Guinée: Moussa Dadis Camara condamné à une peine d’emprisonnement de 20 ans
Le tribunal de Dixinn (Conakry) a condamné mercredi Moussa Dadis Camara chef de la junte militaire au pouvoir en Guinée Conakry entre décembre 2008 et janvier 2010 à une peine de 20 ans de prison pour sa responsabilité dans les événements tragiques du 28 septembre 2009.
Dans son délibéré, le tribunal a partiellement suivi le réquisitoire du ministère public qui avait souhaité la requalification des faits contre les accusés en "crime contre l’humanité" et la réclusion criminelle à perpétuité pour Dadis Camara et quatre de ses co-accusés.

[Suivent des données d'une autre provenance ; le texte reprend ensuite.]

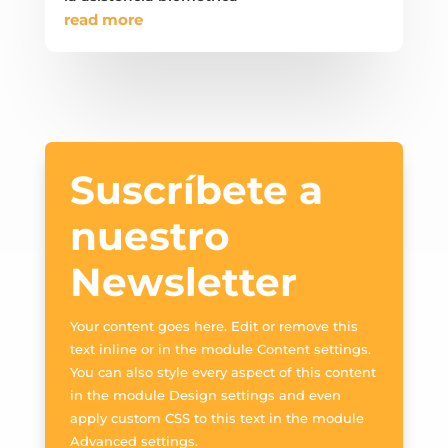
read more
Suscríbete a
nuestro
Newsletter
Your content goes here. Edit or remove this
text inline or in the module Content settings.
You can also style every aspect of this content
in the module Design settings and even
apply custom CSS to this text in the module
Advanced settings.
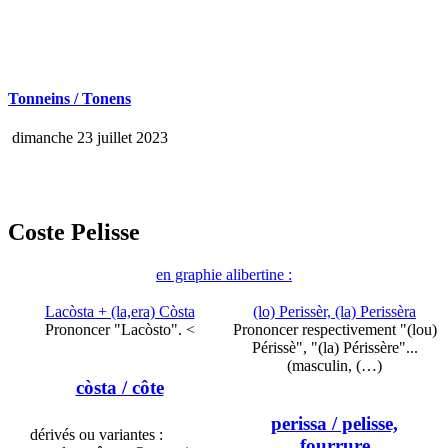
Tonneins / Tonens
dimanche 23 juillet 2023
Coste Pelisse
en graphie alibertine :
Lacòsta + (la,era) Còsta
(lo) Perissèr, (la) Perissèra
Prononcer "Lacòsto". <
Prononcer respectivement "(lou)
Périssè", "(la) Périssère"...
(masculin, (…)
còsta
/ côte
perissa
/ pelisse,
dérivés ou variantes :
fourrure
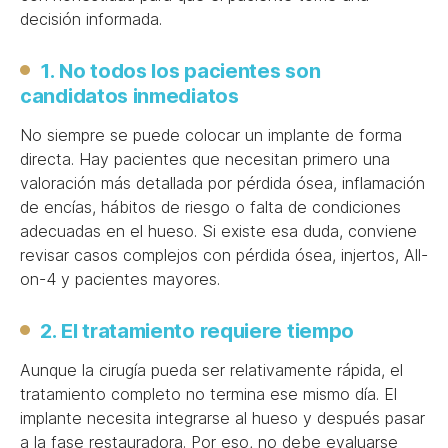
decisión informada.
1. No todos los pacientes son
candidatos inmediatos
No siempre se puede colocar un implante de forma
directa. Hay pacientes que necesitan primero una
valoración más detallada por pérdida ósea, inflamación
de encías, hábitos de riesgo o falta de condiciones
adecuadas en el hueso. Si existe esa duda, conviene
revisar casos complejos con pérdida ósea, injertos, All-
on-4 y pacientes mayores.
2. El tratamiento requiere tiempo
Aunque la cirugía pueda ser relativamente rápida, el
tratamiento completo no termina ese mismo día. El
implante necesita integrarse al hueso y después pasar
a la fase restauradora. Por eso, no debe evaluarse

« Le Tribunal déclare Capitaine Moussa Dadis Camara, Colonel Moussa Tiegboro Camara et Commandant Aboubacar Diakité dit Toumba coupables de crimes contre l’humanité du fait de leur responsabilité de commandement (…) condamne Capitaine Moussa Dadis et Moussa Thiegboro Camara à 20 ans emprisonnement chacun », a indiqué le juge Ibrahima Sory Tounkara dans sa lecture du délibéré. Aide de camp de Dadis Camara et commandant d’époque de la garde présidentielle, Aboubacar Diakité a écopé d’une peine de 10 ans d’emprisonnement.

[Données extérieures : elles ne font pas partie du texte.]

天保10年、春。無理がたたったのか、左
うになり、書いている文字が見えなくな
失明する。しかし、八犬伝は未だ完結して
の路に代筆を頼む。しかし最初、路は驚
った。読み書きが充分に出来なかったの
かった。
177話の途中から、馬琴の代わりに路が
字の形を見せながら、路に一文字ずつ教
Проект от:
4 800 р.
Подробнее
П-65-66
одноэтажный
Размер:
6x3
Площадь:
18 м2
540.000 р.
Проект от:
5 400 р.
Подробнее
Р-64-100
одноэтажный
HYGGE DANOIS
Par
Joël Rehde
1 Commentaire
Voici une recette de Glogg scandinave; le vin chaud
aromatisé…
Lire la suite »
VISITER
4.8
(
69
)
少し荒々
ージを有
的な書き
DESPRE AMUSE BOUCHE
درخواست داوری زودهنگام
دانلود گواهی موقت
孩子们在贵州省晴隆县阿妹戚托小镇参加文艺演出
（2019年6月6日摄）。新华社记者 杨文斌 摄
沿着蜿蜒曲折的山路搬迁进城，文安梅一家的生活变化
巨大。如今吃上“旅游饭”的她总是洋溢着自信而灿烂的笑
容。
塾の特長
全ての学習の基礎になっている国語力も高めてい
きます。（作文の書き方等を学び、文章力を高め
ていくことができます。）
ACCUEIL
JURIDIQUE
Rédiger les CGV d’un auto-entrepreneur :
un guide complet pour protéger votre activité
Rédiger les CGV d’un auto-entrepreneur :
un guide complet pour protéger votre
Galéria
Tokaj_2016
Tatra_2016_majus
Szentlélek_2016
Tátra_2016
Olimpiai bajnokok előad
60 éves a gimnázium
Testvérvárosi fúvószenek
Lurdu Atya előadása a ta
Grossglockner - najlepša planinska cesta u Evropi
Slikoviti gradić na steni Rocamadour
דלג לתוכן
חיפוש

La plus lourde peine a été infligée au Colonel Claude Pivi. Évadé de prison le 4 novembre 2023 et jusque-là introuvable, Pivi qui était ministre chargé de la sécurité présidentielle lors de ces événements tragiques est condamné à la réclusion criminelle à perpétuité assortie d’une période de sûreté de 25 ans. Un mandat d'arrêt a été émis contre lui.

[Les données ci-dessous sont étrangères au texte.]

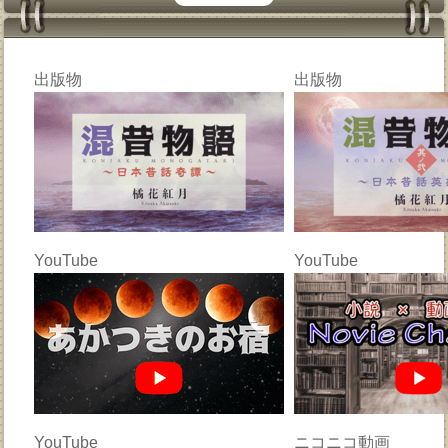
出版物
出版物
YouTube
YouTube
YouTube
ニコニコ動画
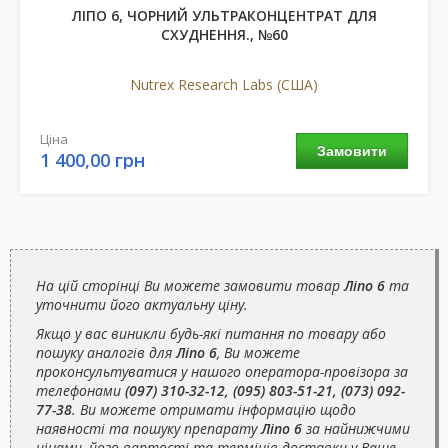
ЛІПО 6, ЧОРНИЙ УЛЬТРАКОНЦЕНТРАТ ДЛЯ
СХУДНЕННЯ., №60
Nutrex Research Labs (США)
Ціна
Замовити
1 400,00 грн
На цій сторінці Ви можете замовити товар
Ліпо 6
та
уточнити його актуальну ціну.
Якщо у вас виникли будь-які питання по товару або
пошуку аналогів для
Ліпо 6
, Ви можете
проконсультуватися у нашого оператора-провізора за
телефонами
(097) 310-32-12, (095) 803-51-21, (073) 092-
77-38
. Ви можете отримати інформацію щодо
наявності та пошуку препарату
Ліпо 6
за найнижчими
цінами, його вартості та термінів доставки у Ваше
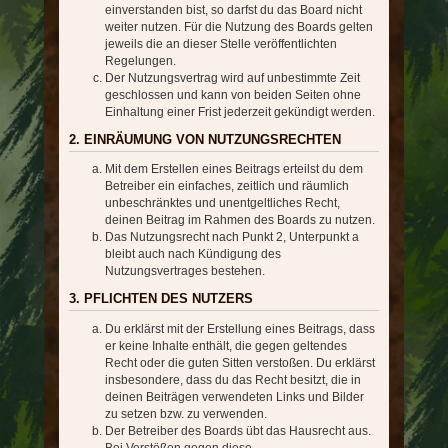
einverstanden bist, so darfst du das Board nicht
weiter nutzen. Für die Nutzung des Boards gelten
jeweils die an dieser Stelle veröffentlichten
Regelungen.
Der Nutzungsvertrag wird auf unbestimmte Zeit
geschlossen und kann von beiden Seiten ohne
Einhaltung einer Frist jederzeit gekündigt werden.
2. EINRÄUMUNG VON NUTZUNGSRECHTEN
Mit dem Erstellen eines Beitrags erteilst du dem
Betreiber ein einfaches, zeitlich und räumlich
unbeschränktes und unentgeltliches Recht,
deinen Beitrag im Rahmen des Boards zu nutzen.
Das Nutzungsrecht nach Punkt 2, Unterpunkt a
bleibt auch nach Kündigung des
Nutzungsvertrages bestehen.
3. PFLICHTEN DES NUTZERS
Du erklärst mit der Erstellung eines Beitrags, dass
er keine Inhalte enthält, die gegen geltendes
Recht oder die guten Sitten verstoßen. Du erklärst
insbesondere, dass du das Recht besitzt, die in
deinen Beiträgen verwendeten Links und Bilder
zu setzen bzw. zu verwenden.
Der Betreiber des Boards übt das Hausrecht aus.
Bei Verstößen gegen diese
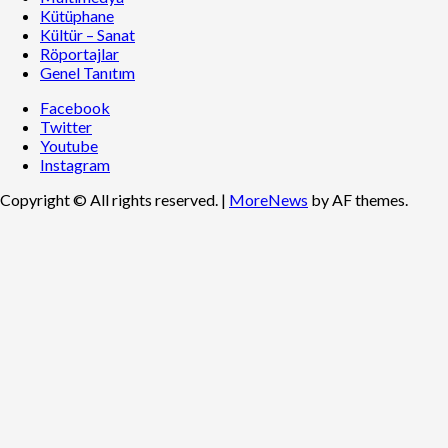
Kütüphane
Kültür – Sanat
Röportajlar
Genel Tanıtım
Facebook
Twitter
Youtube
Instagram
Copyright © All rights reserved.
|
MoreNews
by AF themes.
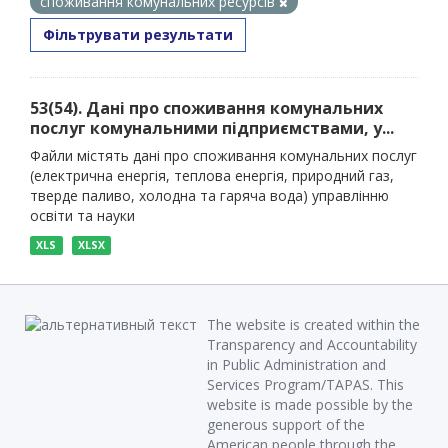
споживання комунальних ресурсів
Фільтрувати результати
53(54). Дані про споживання комунальних
послуг комунальними підприємствами, у...
Файли містять дані про споживання комунальних послуг
(електрична енергія, теплова енергія, природний газ,
тверде паливо, холодна та гаряча вода) управлінню
освіти та науки
XLS
XLSX
The website is created within the
Transparency and Accountability
in Public Administration and
Services Program/TAPAS. This
website is made possible by the
generous support of the
American people through the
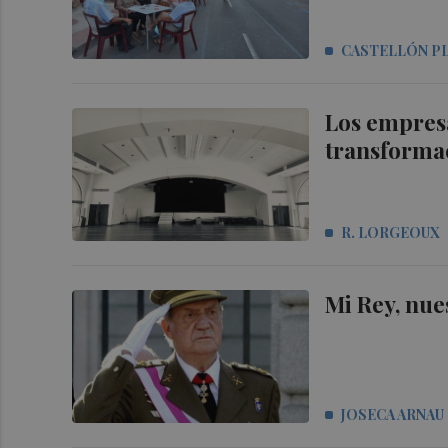
CASTELLÓN P
Los empres
transformac
R. LORGEOUX
Mi Rey, nue
JOSECA ARNAU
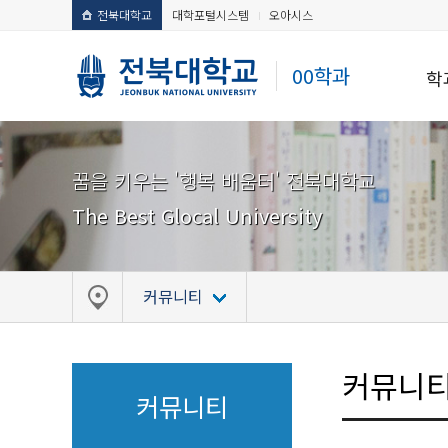
전북대학교
대학포털시스템
오아시스
00학과
학
꿈을 키우는 '행복 배움터' 전북대학교
The Best Glocal University
커뮤니티
커뮤니
커뮤니티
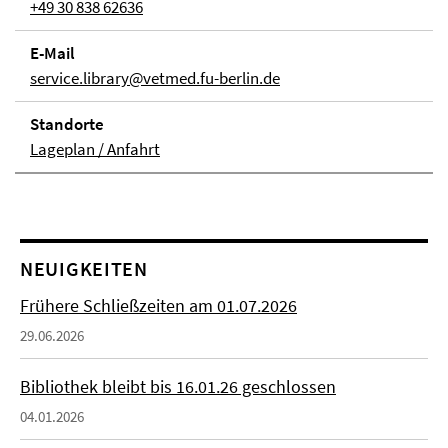
+49 30 838 62636
E-Mail
service.library@vetmed.fu-berlin.de
Stand­orte
Lageplan / Anfahrt
NEUIGKEITEN
Frühere Schließzeiten am 01.07.2026
29.06.2026
Bibliothek bleibt bis 16.01.26 geschlossen
04.01.2026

Quatre des accusés ont été acquittés pour délit non constitué.
L'audience s’est tenue ce 31 juillet 2024 en présence de dix des onze accusés, dont Moussa Dadis Camara, qui dirigeait la junte guinéenne à cette époque. Seul, Claude Pivi, était absent.
Les chefs d’inculpation retenus à l’ouverture du procès le 28 septembre 2022 étaient assassinats, violences sexuelles, actes de torture, enlèvements, séquestrations, pillages et autres délits pour les 11 accusés présents à l’ouverture du procès. Les plaidoiries ont pris fin le 26 juin 2024.
Arrivé au pouvoir à la faveur d’un coup d’état perpétré quelques heures après l’annonce de la mort en décembre 2008 du président en exercice, le Général Lansana Conté, Moussa Dadis Camara, chef du conseil national pour la démocratie et le développement (CNDD- la junte militaire au pouvoir) avait promis d’organiser une élection présidentielle à laquelle il ne participerait pas.
En août 2009, Camara fixe la date de la présidentielle au 31 janvier 2010 sans exclure sa participation éventuelle à la compétition électorale.
Un revirement qui a mobilisé des partis politiques, organisations de la société civile et syndicats autour du Forum des forces vivantes guinéennes (FFVG) décidé à barrer la route de la présidentielle au chef de la junte militaire.
C’est ainsi que, répondant à l’appel à la manifestation des leaders du FFGV, des milliers de Guinéens- pas moins de 50 mille d’après les estimations faites- ont investi en cette date mythique du 28 septembre (2009) le stade éponyme situé au cœur de Conakry.
La manifestation a été violemment réprimée dans le stade du 28 septembre et ses alentours par des centaines d’éléments de la garde présidentielle, militaires, gendarmes, policiers et infiltrés en tenue civile. Le bilan dressé par une commission d’enquête internationale mandatée par les Nations Unies fait état de 157 morts, 109 femmes violées, plusieurs blessés et portés disparus.
« Les exactions ont continué pendant plusieurs jours », a rappelé, dans la lecture du délibéré, Ibrahima Sory Tounkara, président du tribunal.
Les accusés qui avaient plaidé non coupables et sollicité leur acquittement ont la possibilité d’interjeter appel dans un délai de 15 jours.
Le délibéré intervient dans un contexte politico-social tendu. Des manifestations ont éclaté mardi à Conakry pour protester contre le « kidnapping » de deux responsables du mouvement citoyen dissous, le Front national pour la défense de la Constitution (Fndc), Oumar Sylla alias Foniké Mengue et Mamadou Billo Bah.
Leurs avocats et des organisations de défense des droits de l’homme affirment n’avoir aucune nouvelle des deux responsables depuis leur arrestation le 9 juillet. Le verdict a été prononcé en l’absence des avocats des deux parties répondant au mot d’ordre de grève lancé depuis le 16 juillet par le Barreau guinéen pour justement protester contre la disparition des deux responsables du Fndc.